<function name="function_name"> function body </function>
Name | Required | Default | Description |
---|---|---|---|
name | yes | The name of user-defined function |
<function name="download-multipage-list"> <return> <while condition="${pageUrl.toString().trim() != ''}" maxloops="${maxloops}" index="i"> <empty> <var-def name="content"> <html-to-xml> <http url="${pageUrl}"/> </html-to-xml> </var-def> <var-def name="nextLinkUrl"> <xpath expression="${nextXpath}"> <var name="content"/> </xpath> </var-def> <var-def name="pageUrl"> <template>${sys.fullUrl(pageUrl, nextLinkUrl)}</template> </var-def> </empty> <xpath expression="${itemXPath}"> <var name="content"/> </xpath> </while> </return> </function> <var-def name="imgLinks"> <call name="download-multipage-list"> <call-param name="pageUrl"> http://images.google.com/images?q=harvest&hl=en&btnG=Search+Images&nojs=1 </call-param> <call-param name="nextXPath"> //a[@shape='rect' and .='Next']/@href </call-param> <call-param name="itemXPath"> //img[contains(@src, 'images?q=tbn')]/@src </call-param> <call-param name="maxloops"> 5 </call-param> </call> </var-def>
Here the function named download-multipage-list is defined in order to serve multiple extractions.
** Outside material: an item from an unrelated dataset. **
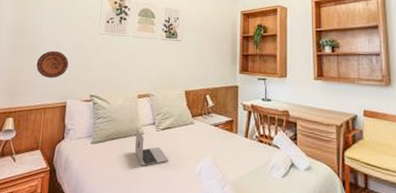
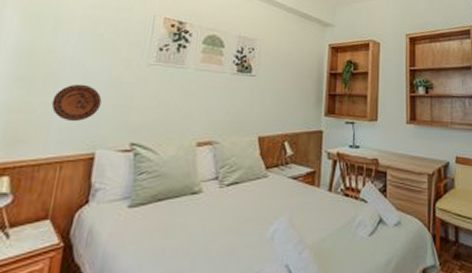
laptop: present [134,127,169,166] -> none [189,183,235,233]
It collects link URLs from series of pages where XPath expression parameter is used to determine URL of next page with links if it exists. This situation is typical for list of products, or list of search results spanning multiple web pages. After that, the function is called with specified parameters in order to collect image links from Google images search limiting number of resulting pages to 5.